The investigation revealed that the officer told Jacque he was going to tase him as he was chasing him. At one point, the officer lost sight of the suspect before locating him hiding under a parked car in the 200 block of N. Chelton Road.

“Officer Gardner notified CSPD Communications that he had found Mr. Jacques in the 200 block of North Chelton Road. Officer Gardner immediately gave commands to Mr. Jacques to come out and again notified him that it was ‘just a ticket,’” the news release adds. “Mr. Jacques continued to ignore the commands given by Officer Gardner. Officer Gardner did observe Mr. Jacques moving and partially push himself from under the vehicle. Officer Gardner was holding his taser and again told Mr. Jacques that he would use the taser. Officer Gardner fired his taser, but Mr. Jacques continued to be noncompliant and showed no signs of being hit by the taser. Officer Gardner dropped his taser and transitioned to his duty weapon. Officer Gardner then heard one gunshot fired by Mr. Jacques and believed Mr. Jacques was firing at him. Officer Gardner then fired two shots from his duty handgun, striking Mr. Jacques twice.”

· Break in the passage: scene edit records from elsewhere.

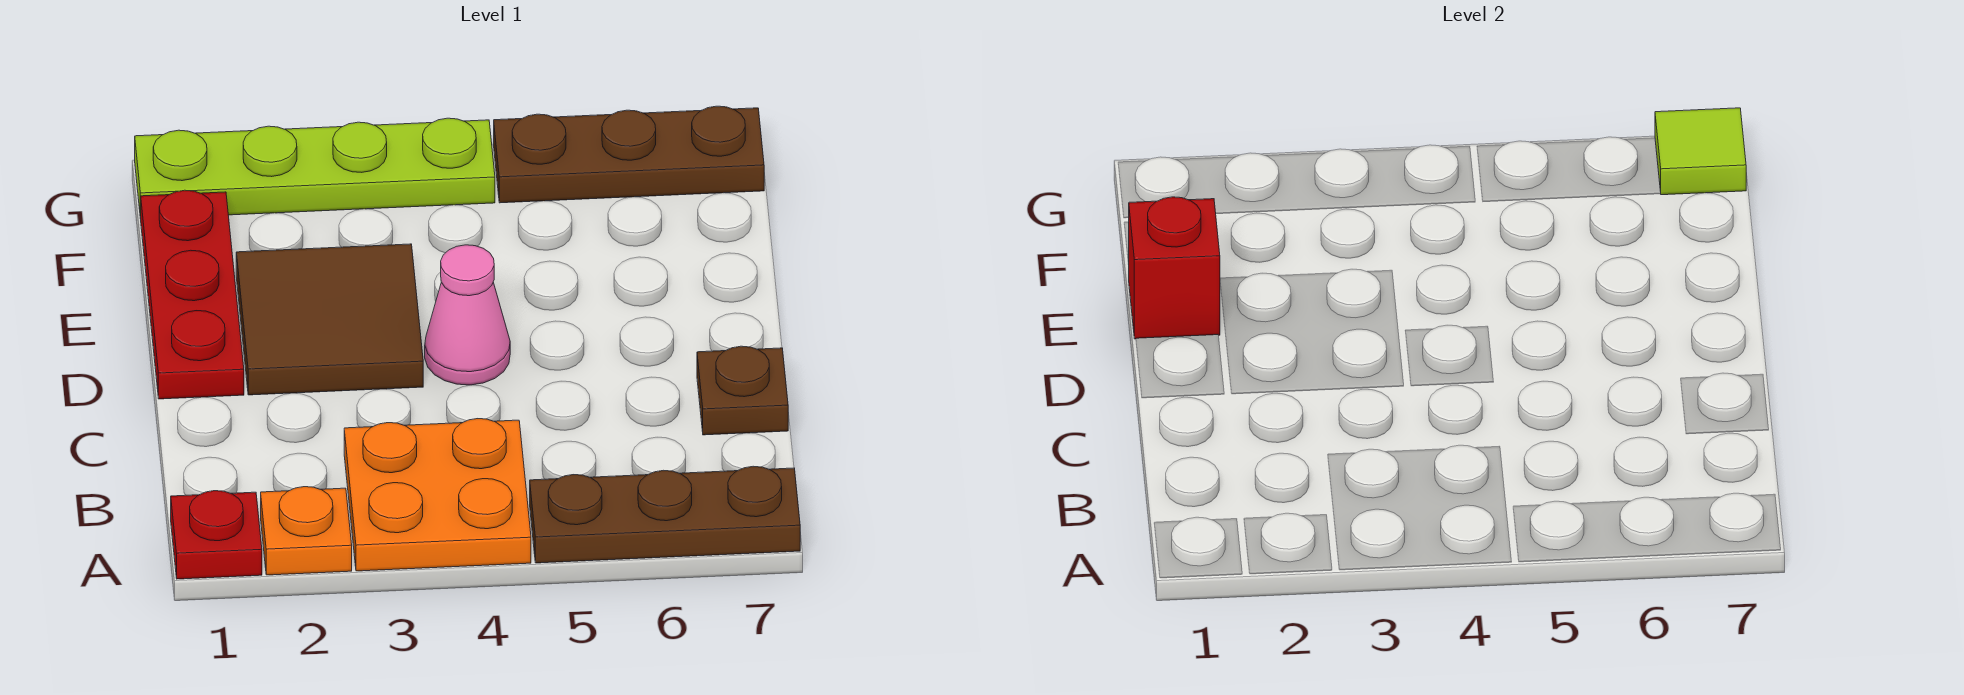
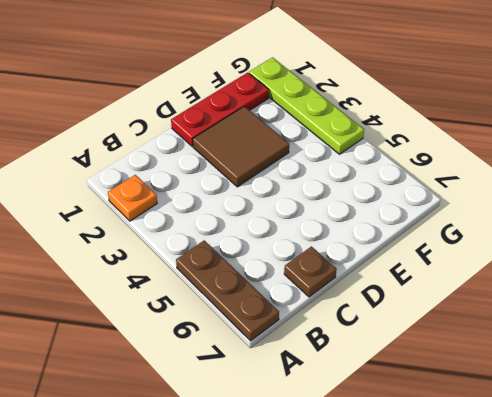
none -> red 1x1 plate [171,491,262,579]
none -> orange 2x2 plate [344,419,531,571]
none -> pink 1x1 cone [425,245,510,385]

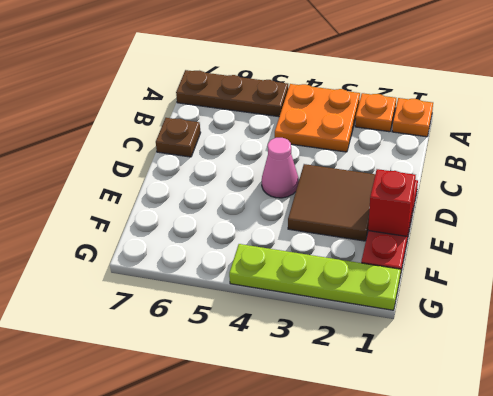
orange 1x1 plate [392,98,433,137] -> red 1x1 plate [171,491,262,579]
none -> brown 1x3 plate [494,106,764,203]
none -> lime 1x1 tile [1655,108,1746,195]

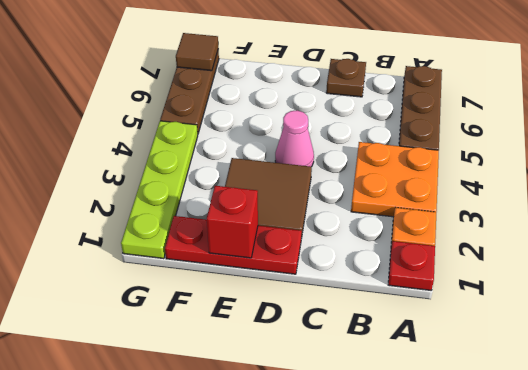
brown 1x1 tile [176,33,218,71] -> lime 1x1 tile [1655,108,1746,195]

Jacques was taken to a hospital where he eventually died. According to the DA’s Office, the officer who fired shots had a body-worn camera system that did not record the incident, “despite his attempts to activate it during his search for Jacques.” The investigation also revealed the weapon Jacques had was reported loss and the vehicle Jacques was using that day had been reported lost. Jacques had multiple active warrants for his arrest at the time of the shooting.

Analysis and conclusion from the 4th Judicial District Attorney’s Office:

“Officer Gardner was justified in his use of deadly force during this incident. Mr. Jacques posed an immediate threat to Officer Gardner as he fired a handgun as Officer Gardner was attempting to take him into custody. Mr. Jacques died as the result of gunshot wounds caused by two bullets fired by Officer Gardner. This was a Homicide, but the use of deadly physical force by Officer Gardner was justified. Officer Gardner considered and used less lethal options and only turned to use of deadly physical force after Mr. Jacques shot at him creating an imminent deadly threat. The shot was in the direction of a busy street, creating a possible deadly risk to the greater community.

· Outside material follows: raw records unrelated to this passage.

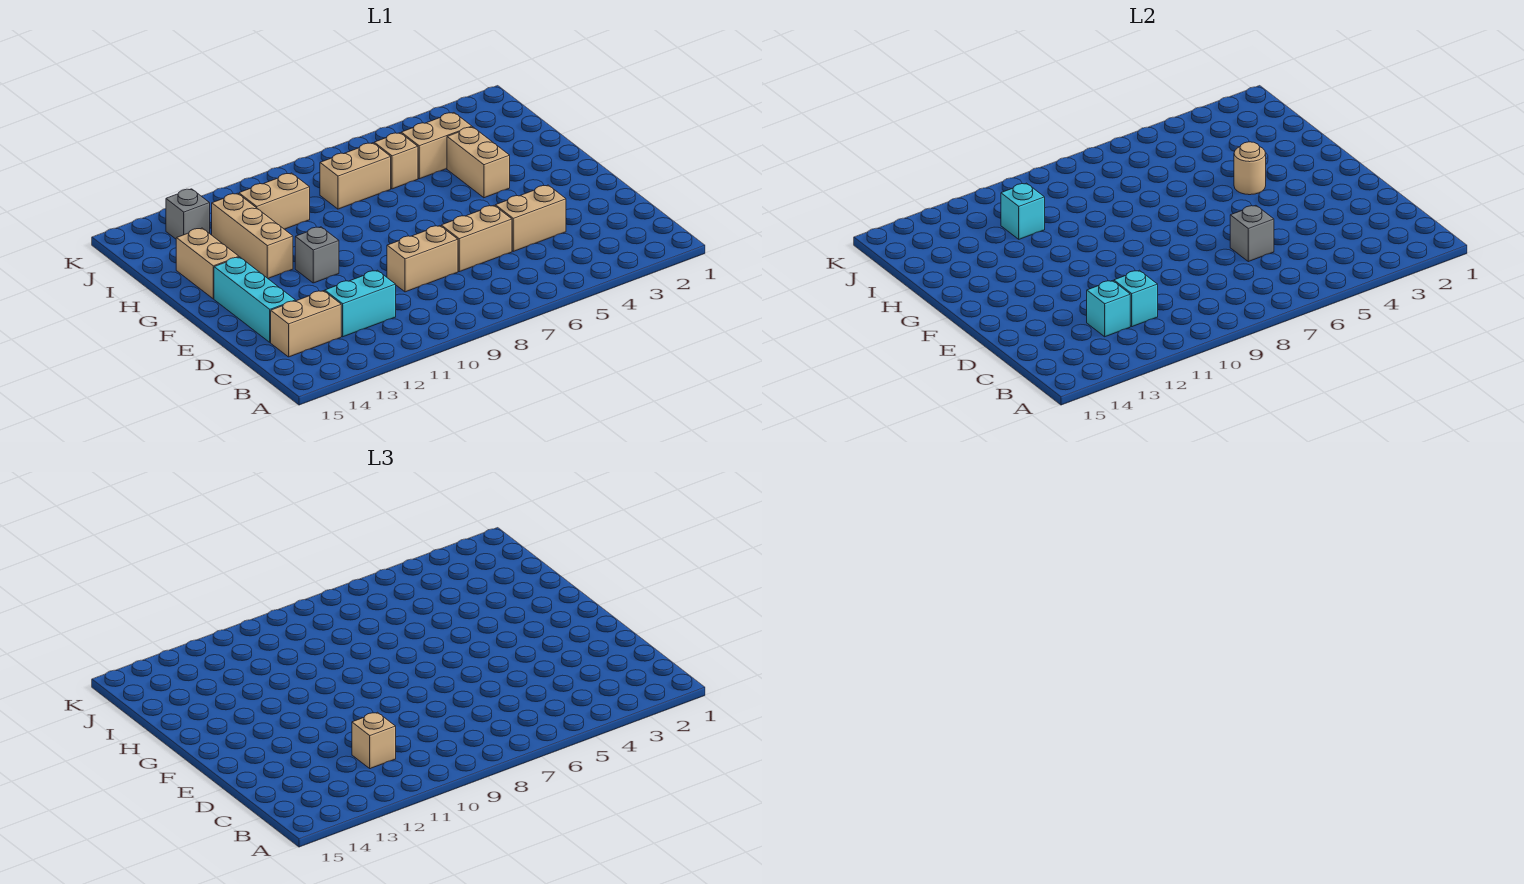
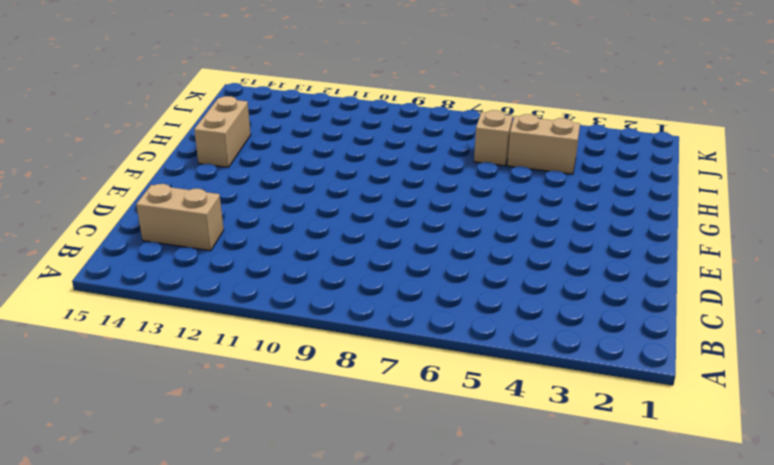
none -> cyan 1x2 brick [325,270,396,337]
none -> tan 1x2 brick [495,185,566,251]
none -> tan 1x2 brick [441,205,512,272]

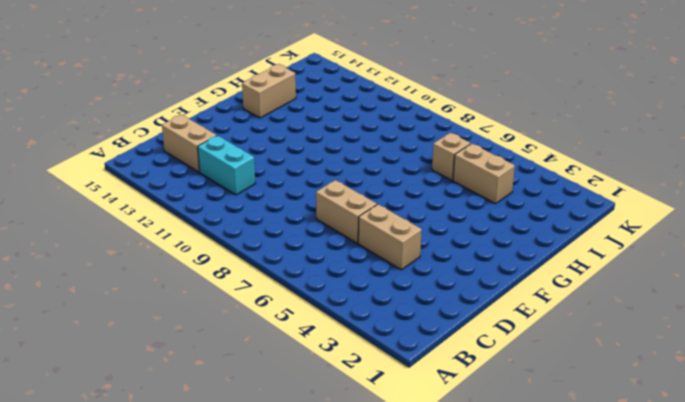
none -> tan 1x2 brick [387,226,458,292]
none -> cyan 1x3 brick [214,257,296,342]
none -> grey 1x1 brick [295,227,339,283]

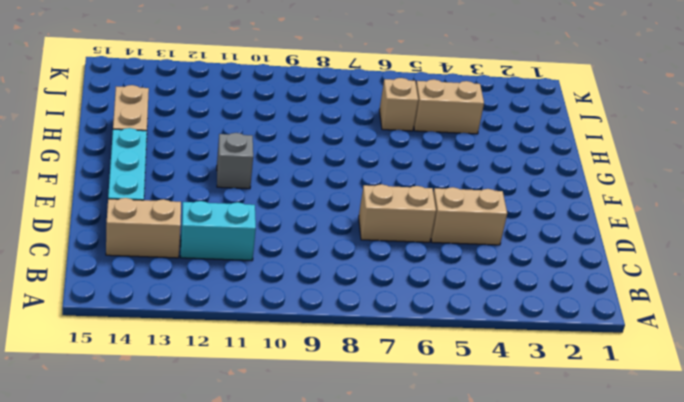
none -> tan 1x2 brick [387,226,458,292]
none -> tan 1x2 brick [447,127,510,198]
none -> tan 1x3 brick [212,193,293,278]

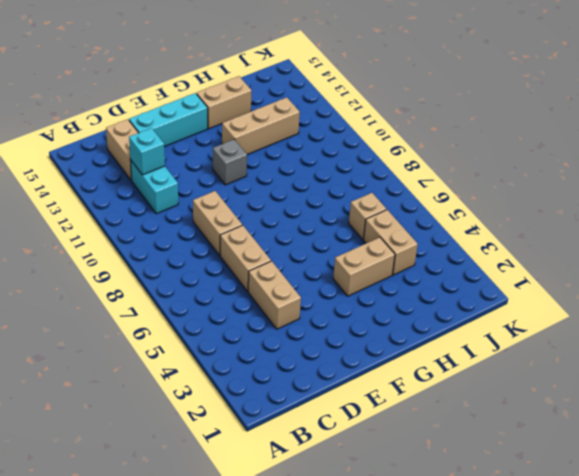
none -> tan 1x2 brick [320,143,391,209]
none -> tan 1x2 brick [239,173,310,229]
none -> grey 1x1 brick [166,189,210,239]

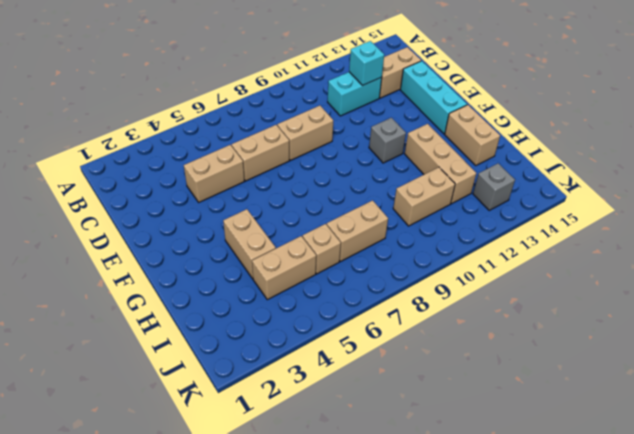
none -> cyan 1x1 brick [1114,270,1158,327]
none -> grey 1x1 brick [1230,205,1274,262]
none -> tan 1x1 round brick [1234,142,1266,195]

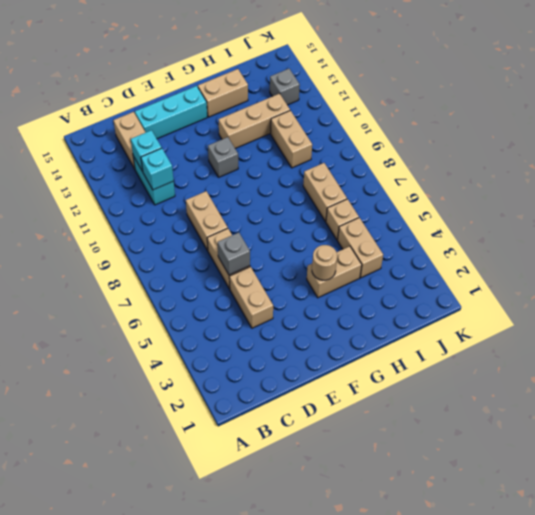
none -> cyan 1x1 brick [1001,183,1045,239]
none -> tan 1x1 brick [352,712,396,769]

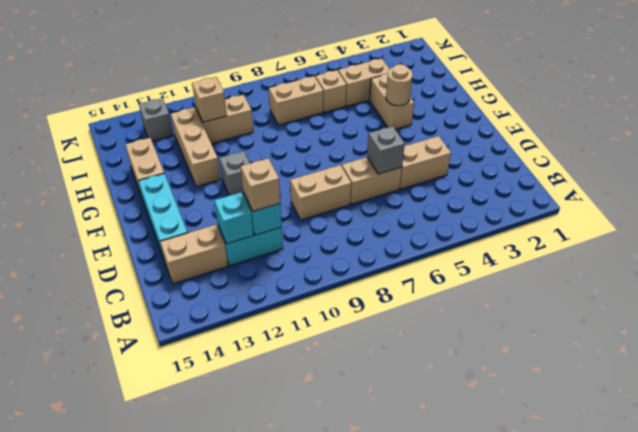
tan 1x1 brick [192,77,227,122] -> cyan 1x1 brick [1001,183,1045,239]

In making this determination the facts of this case must be analyzed in light of CRS 18-1-704 and CRS18-1-707:

C.R.S. § 18-1-704 sets forth the standards for the use of force in defense of a person:

(1) … a person is justified in using physical force upon another person in order to defend himself or a third person from what he reasonably believes to be the use of unlawful physical force by that other person, and he may use a degree of force which he reasonably believes to be necessary for that purpose.

(2) Deadly physical force may be used only if a person reasonably believes a lesser degree of force is inadequate and (a) The actor has a reasonable ground to believe, and does believe, that he or another person is in imminent danger of being killed or of receiving great bodily injury.miss

C.R.S. § 18-1-707 sets forth the standard for use of physical force in making an arrest or in preventing an escape:

(1) Peace officers, in carrying out their duties, shall apply nonviolent means, when possible, before resorting to the use of physical force. A peace officer may use physical force only if nonviolent means would be ineffective in effecting an arrest, preventing an escape, or preventing an imminent threat of serious bodily injury or death to the peace officer or another person.

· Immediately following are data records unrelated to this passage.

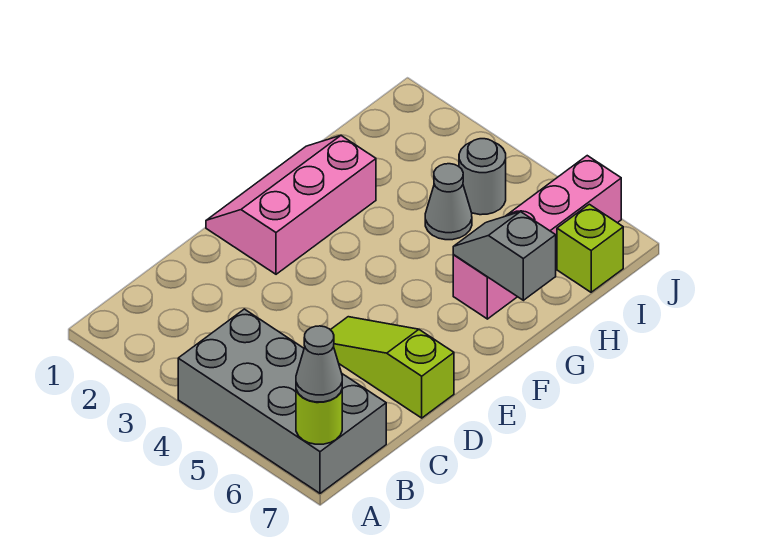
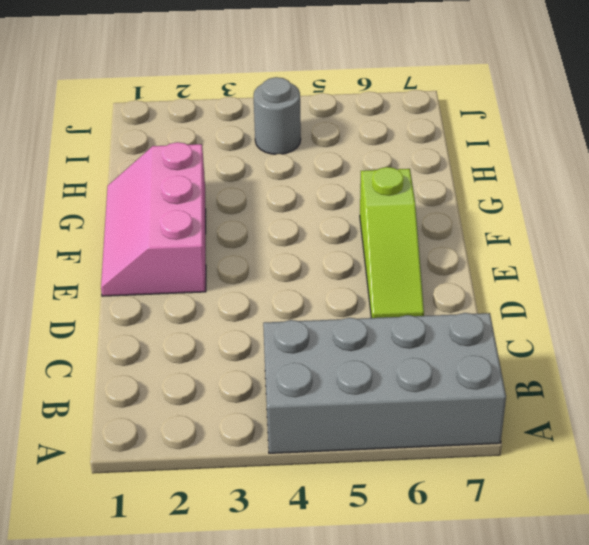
lime 1x3 slope [360,167,424,318] -> lime 1x3 slope turned to [331,317,454,418]
none -> pink 1x4 brick [453,156,621,319]
none -> grey 1x1 cone [425,164,472,240]

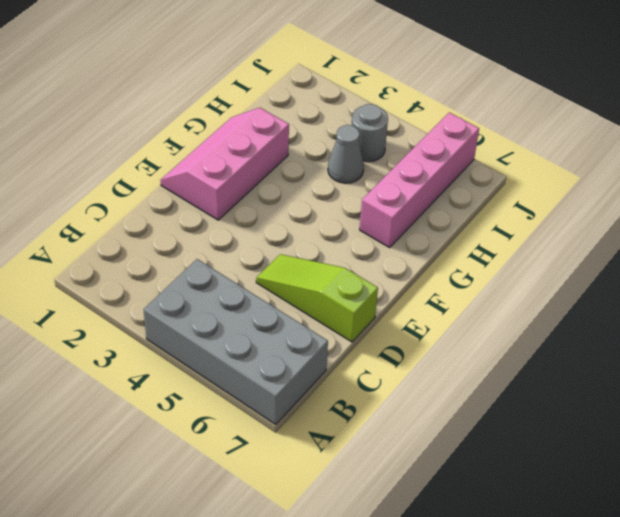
none -> lime 1x1 brick [557,204,623,292]
none -> lime 1x1 round brick [296,390,342,444]

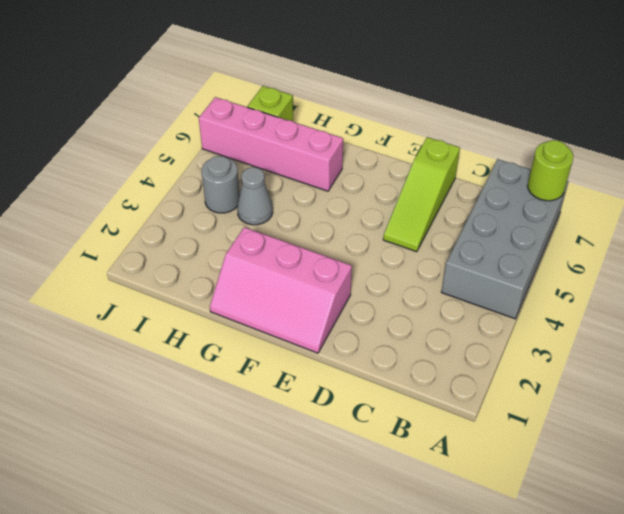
none -> grey 1x2 slope [453,212,556,300]
none -> grey 1x1 cone [296,326,342,402]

(3) A peace officer is justified in using deadly physical force to make an arrest only when all other means of apprehension are unreasonable given the circumstances and: (a) The arrest is for a felony involving conduct including the use or threatened use of deadly physical force; (b) The suspect poses an immediate threat to the peace officer or another person; (c) The force employed does not create a substantial risk of injury to other persons.

After completing a thorough review of the facts and evidence the 4th Judicial District Attorney’s Office has determined the use of deadly physical force by Colorado Springs Police Department Officer Chase Gardner was justified under the law of the State of Colorado.”